Procédure d’accord préalable pour les pays ayant été soumis à un embargo qui a pris fin moins de 12 ans avant l’introduction de la demande de licence. Retrait ou suspension de licence pour un pays jugé dangereux uniquement par les autorités wallonnes. Commission d’avis, etc. Voilà des ingrédients de la note d’orientation de l’exécutif wallon pour réformer la procédure des licences. A quel jeu joue-t-il en voulant complexifier davantage la procédure existante qui respecte le code de conduite européen ? Certes, il faut éviter de vendre du matériel militaire à des Etats voyous et des assassins de civils. Mais la procédure actuelle imposant un certificat d’utilisateur final est une avancée, aucune faille ne lui est encore reprochée, à ce jour. Sans modification profonde, un gros secteur (environ 10 000 emplois) va disparaître à petit feu. Or, son savoir-faire est reconnu par les USA, première puissance mondiale qui équipe ses forces spéciales d’armes de FN-Herstal. L’exécutif wallon fait cavalier seul et risque de mettre en place une sorte d’embargo wallon frappant seulement certains pays. Sa démarche entraînera la mise au ban des sociétés wallonnes qui seront boycottées par les donneurs d’ordre au profit de concurrents en Europe et ailleurs.

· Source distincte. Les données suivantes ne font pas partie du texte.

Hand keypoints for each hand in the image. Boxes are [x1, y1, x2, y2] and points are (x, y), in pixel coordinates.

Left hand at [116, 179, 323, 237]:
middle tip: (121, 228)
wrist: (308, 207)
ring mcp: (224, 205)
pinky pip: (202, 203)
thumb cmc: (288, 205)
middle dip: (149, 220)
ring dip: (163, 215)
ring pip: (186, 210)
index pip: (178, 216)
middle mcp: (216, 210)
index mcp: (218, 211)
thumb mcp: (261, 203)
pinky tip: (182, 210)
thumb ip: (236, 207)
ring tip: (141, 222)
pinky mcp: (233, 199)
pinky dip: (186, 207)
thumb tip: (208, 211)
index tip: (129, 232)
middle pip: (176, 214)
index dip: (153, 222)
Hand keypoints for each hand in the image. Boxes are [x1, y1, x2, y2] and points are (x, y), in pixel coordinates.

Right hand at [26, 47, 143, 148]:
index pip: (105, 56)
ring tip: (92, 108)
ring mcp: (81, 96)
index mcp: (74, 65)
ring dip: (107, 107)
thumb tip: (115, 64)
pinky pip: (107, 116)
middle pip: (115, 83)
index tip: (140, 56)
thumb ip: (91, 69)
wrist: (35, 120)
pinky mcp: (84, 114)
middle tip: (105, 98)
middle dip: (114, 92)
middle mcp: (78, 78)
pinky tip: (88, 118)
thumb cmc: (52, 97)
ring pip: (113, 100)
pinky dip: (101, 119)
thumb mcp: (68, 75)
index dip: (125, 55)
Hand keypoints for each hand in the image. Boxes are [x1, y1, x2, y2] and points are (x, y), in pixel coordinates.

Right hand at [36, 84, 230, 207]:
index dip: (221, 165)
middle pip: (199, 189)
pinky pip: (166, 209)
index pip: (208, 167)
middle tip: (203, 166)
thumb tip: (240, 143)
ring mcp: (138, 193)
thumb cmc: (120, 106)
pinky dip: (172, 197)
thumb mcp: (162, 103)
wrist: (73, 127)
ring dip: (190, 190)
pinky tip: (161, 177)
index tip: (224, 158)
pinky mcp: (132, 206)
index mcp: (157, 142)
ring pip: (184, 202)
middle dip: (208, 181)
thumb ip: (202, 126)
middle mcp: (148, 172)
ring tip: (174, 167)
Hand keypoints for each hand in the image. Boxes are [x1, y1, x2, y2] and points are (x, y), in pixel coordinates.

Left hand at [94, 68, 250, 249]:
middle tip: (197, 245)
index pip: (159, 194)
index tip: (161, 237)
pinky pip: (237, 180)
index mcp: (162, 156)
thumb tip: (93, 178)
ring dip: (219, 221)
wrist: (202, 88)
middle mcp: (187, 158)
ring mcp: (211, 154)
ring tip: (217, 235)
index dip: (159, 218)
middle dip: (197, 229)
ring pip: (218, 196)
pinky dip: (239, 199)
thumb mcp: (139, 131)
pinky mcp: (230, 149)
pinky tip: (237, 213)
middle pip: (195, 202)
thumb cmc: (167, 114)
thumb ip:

La Région doit écouter patrons et syndicats qui parlent d’une seule et même voix. Elle saisira ainsi l’occasion de renforcer un secteur capable de jouer un rôle de premier plan au sein d’une industrie européenne de la défense. La paix s’arrache aussi parfois avec les armes. Et il ne sert à rien de la construire sur un désert économique.